● BRIEF:
In your copy, leave out the pictures and reproduce the listing below exactly.

● DATA EXTRACTS:
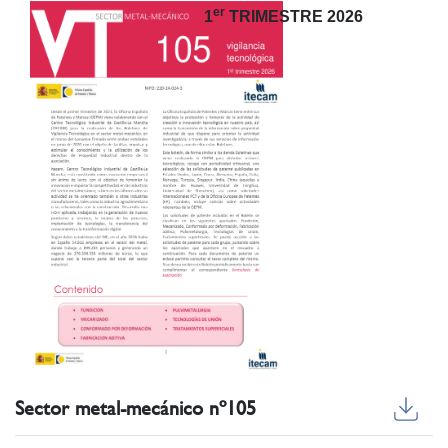
er
1
TRIMESTRE 2026
Sector metal-mecánico nº105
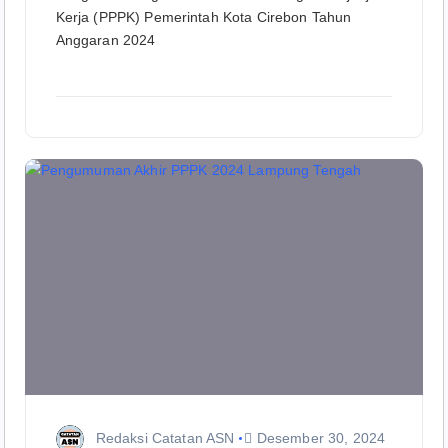
Kerja (PPPK) Pemerintah Kota Cirebon Tahun
Anggaran 2024
Redaksi Catatan ASN
Desember 30, 2024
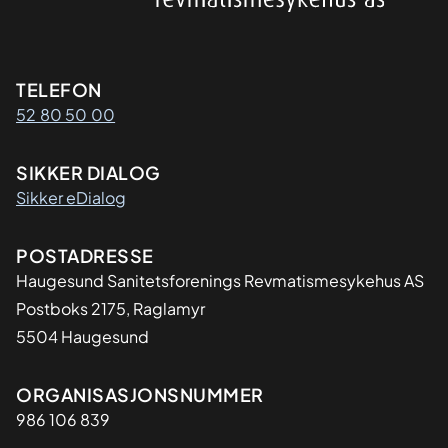
Kontaktinformasjon
TELEFON
52 80 50 00
SIKKER DIALOG
Sikker eDialog
Adresse
POSTADRESSE
Haugesund Sanitetsforenings Revmatismesykehus AS
Postboks 2175, Raglamyr
5504 Haugesund
Organisasjon
ORGANISASJONSNUMMER
986 106 839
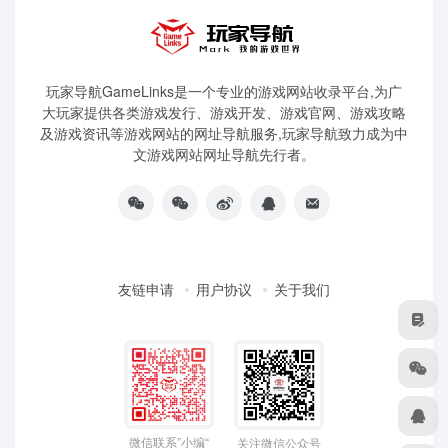
玩家导航GameLinks是一个专业的游戏网站收录平台,为广
大玩家提供各类游戏发行、游戏开发、游戏官网、游戏攻略
及游戏资讯等游戏网站的网址导航服务,玩家导航致力成为中
文游戏网站网址导航先行者。
友链申请
用户协议
关于我们
微信联系”小编“
关注微信公众号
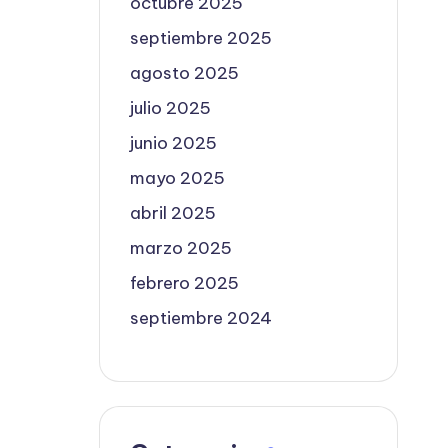
octubre 2025
septiembre 2025
agosto 2025
julio 2025
junio 2025
mayo 2025
abril 2025
marzo 2025
febrero 2025
septiembre 2024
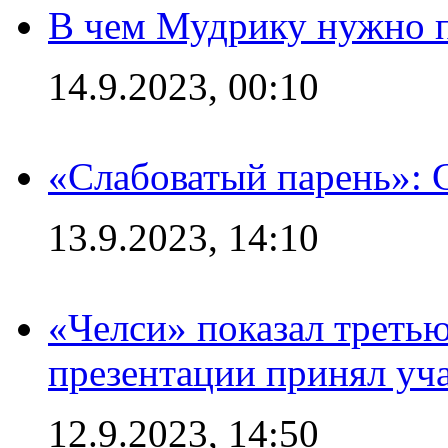
В чем Мудрику нужно п
14.9.2023, 00:10
«Слабоватый парень»: 
13.9.2023, 14:10
«Челси» показал третью
презентации принял уч
12.9.2023, 14:50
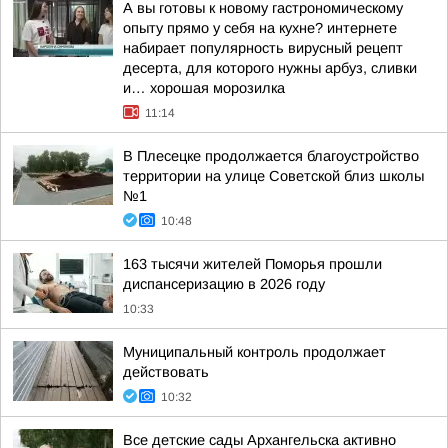
А вы готовы к новому гастрономическому
опыту прямо у себя на кухне? интернете
набирает популярность вирусный рецепт
десерта, для которого нужны арбуз, сливки
и… хорошая морозилка
11:14
В Плесецке продолжается благоустройство
территории на улице Советской близ школы
№1
10:48
163 тысячи жителей Поморья прошли
диспансеризацию в 2026 году
10:33
Муниципальный контроль продолжает
действовать
10:32
Все детские сады Архангельска активно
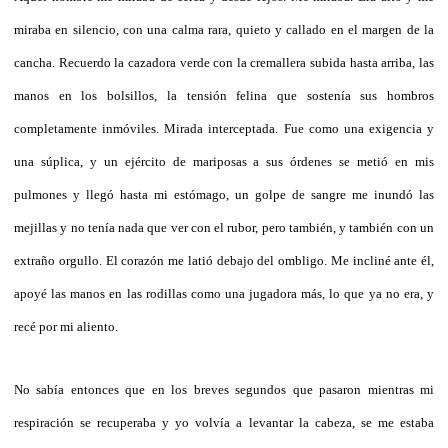
miraba en silencio, con una calma rara, quieto y callado en el margen de la
cancha. Recuerdo la cazadora verde con la cremallera subida hasta arriba, las
manos en los bolsillos, la tensión felina que sostenía sus hombros
completamente inmóviles. Mirada interceptada. Fue como una exigencia y
una súplica, y un ejército de mariposas a sus órdenes se metió en mis
pulmones y llegó hasta mi estómago, un golpe de sangre me inundó las
mejillas y no tenía nada que ver con el rubor, pero también, y también con un
extraño orgullo. El corazón me latió debajo del ombligo. Me incliné ante él,
apoyé las manos en las rodillas como una jugadora más, lo que ya no era, y
recé por mi aliento.
No sabía entonces que en los breves segundos que pasaron mientras mi
respiración se recuperaba y yo volvía a levantar la cabeza, se me estaba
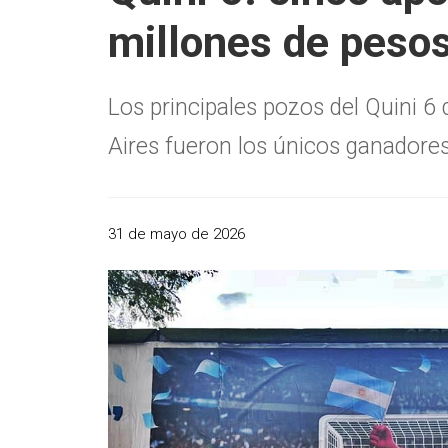
millones de pesos
Los principales pozos del Quini 
Aires fueron los únicos ganadore
31 de mayo de 2026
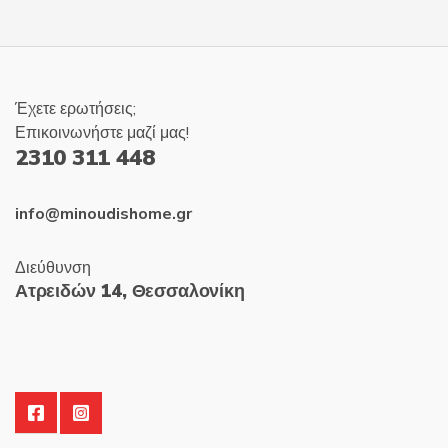
Έχετε ερωτήσεις;
Επικοινωνήστε μαζί μας!
2310 311 448
info@minoudishome.gr
Διεύθυνση
Ατρειδών 14, Θεσσαλονίκη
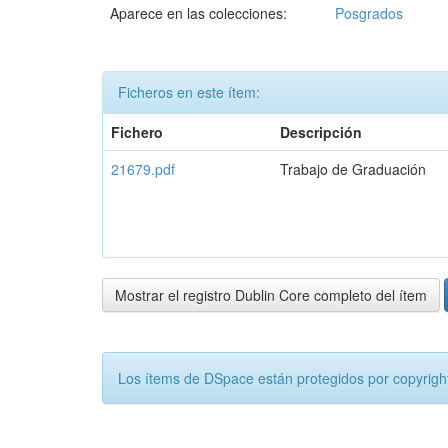
Aparece en las colecciones:
Posgrados
Ficheros en este ítem:
Fichero
Descripción
21679.pdf
Trabajo de Graduación
Mostrar el registro Dublin Core completo del ítem
Los ítems de DSpace están protegidos por copyright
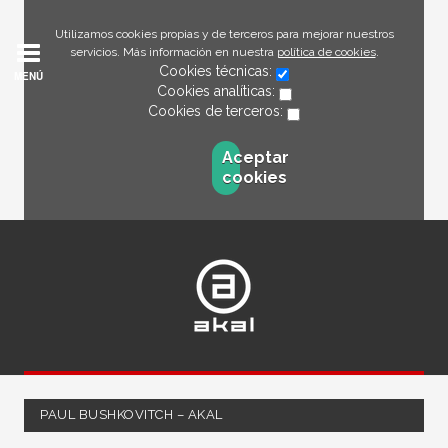
Utilizamos cookies propias y de terceros para mejorar nuestros
servicios. Más información en nuestra
política de cookies
.
Cookies técnicas:
MENÚ
Cookies analíticas:
Cookies de terceros:
Aceptar
cookies
PAUL BUSHKOVITCH – AKAL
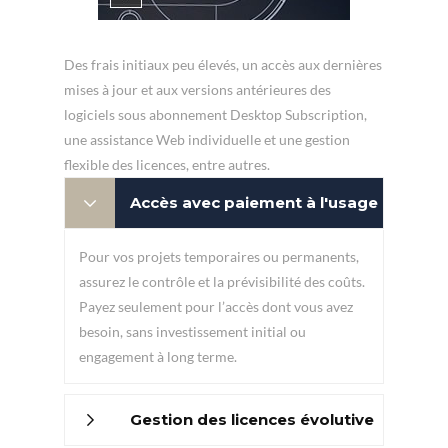
Des frais initiaux peu élevés, un accès aux dernières
mises à jour et aux versions antérieures des
logiciels sous abonnement Desktop Subscription,
une assistance Web individuelle et une gestion
flexible des licences, entre autres.
Accès avec paiement à l'usage
Pour vos projets temporaires ou permanents,
assurez le contrôle et la prévisibilité des coûts.
Payez seulement pour l’accès dont vous avez
besoin, sans investissement initial ou
engagement à long terme.
Gestion des licences évolutive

● EXERCISE ANSWER:
er
1
TRIMESTRE 2026
Sector metal-mecánico nº105
Kerja (PPPK) Pemerintah Kota Cirebon Tahun
Anggaran 2024
Redaksi Catatan ASN
Desember 30, 2024
Kontaktinformasjon
TELEFON
52 80 50 00
SIKKER DIALOG
Sikker eDialog
Adresse
POSTADRESSE
Haugesund Sanitetsforenings Revmatismesykehus AS
Postboks 2175, Raglamyr
5504 Haugesund
Organisasjon
ORGANISASJONSNUMMER
986 106 839
玩家导航GameLinks是一个专业的游戏网站收录平台,为广
大玩家提供各类游戏发行、游戏开发、游戏官网、游戏攻略
及游戏资讯等游戏网站的网址导航服务,玩家导航致力成为中
文游戏网站网址导航先行者。
友链申请
用户协议
关于我们
微信联系”小编“
关注微信公众号
octubre 2025
septiembre 2025
agosto 2025
julio 2025
junio 2025
mayo 2025
abril 2025
marzo 2025
febrero 2025
septiembre 2024
В чем Мудрику нужно п
14.9.2023, 00:10
«Слабоватый парень»: 
13.9.2023, 14:10
«Челси» показал третью
презентации принял уч
12.9.2023, 14:50
А вы готовы к новому гастрономическому
опыту прямо у себя на кухне? интернете
набирает популярность вирусный рецепт
десерта, для которого нужны арбуз, сливки
и… хорошая морозилка
11:14
В Плесецке продолжается благоустройство
территории на улице Советской близ школы
№1
10:48
163 тысячи жителей Поморья прошли
диспансеризацию в 2026 году
10:33
Муниципальный контроль продолжает
действовать
10:32
Все детские сады Архангельска активно
miraba en silencio, con una calma rara, quieto y callado en el margen de la
cancha. Recuerdo la cazadora verde con la cremallera subida hasta arriba, las
manos en los bolsillos, la tensión felina que sostenía sus hombros
completamente inmóviles. Mirada interceptada. Fue como una exigencia y
una súplica, y un ejército de mariposas a sus órdenes se metió en mis
pulmones y llegó hasta mi estómago, un golpe de sangre me inundó las
mejillas y no tenía nada que ver con el rubor, pero también, y también con un
extraño orgullo. El corazón me latió debajo del ombligo. Me incliné ante él,
apoyé las manos en las rodillas como una jugadora más, lo que ya no era, y
recé por mi aliento.
No sabía entonces que en los breves segundos que pasaron mientras mi
respiración se recuperaba y yo volvía a levantar la cabeza, se me estaba
millones de pesos
Los principales pozos del Quini 
Aires fueron los únicos ganadore
31 de mayo de 2026
Έχετε ερωτήσεις;
Επικοινωνήστε μαζί μας!
2310 311 448
info@minoudishome.gr
Διεύθυνση
Ατρειδών 14, Θεσσαλονίκη
Aparece en las colecciones:
Posgrados
Ficheros en este ítem:
Fichero
Descripción
21679.pdf
Trabajo de Graduación
Mostrar el registro Dublin Core completo del ítem
Los ítems de DSpace están protegidos por copyright
Utilizamos cookies propias y de terceros para mejorar nuestros
servicios. Más información en nuestra
política de cookies
.
Cookies técnicas:
MENÚ
Cookies analíticas:
Cookies de terceros:
Aceptar
cookies
PAUL BUSHKOVITCH – AKAL
Des frais initiaux peu élevés, un accès aux dernières
mises à jour et aux versions antérieures des
logiciels sous abonnement Desktop Subscription,
une assistance Web individuelle et une gestion
flexible des licences, entre autres.
Accès avec paiement à l'usage
Pour vos projets temporaires ou permanents,
assurez le contrôle et la prévisibilité des coûts.
Payez seulement pour l’accès dont vous avez
besoin, sans investissement initial ou
engagement à long terme.
Gestion des licences évolutive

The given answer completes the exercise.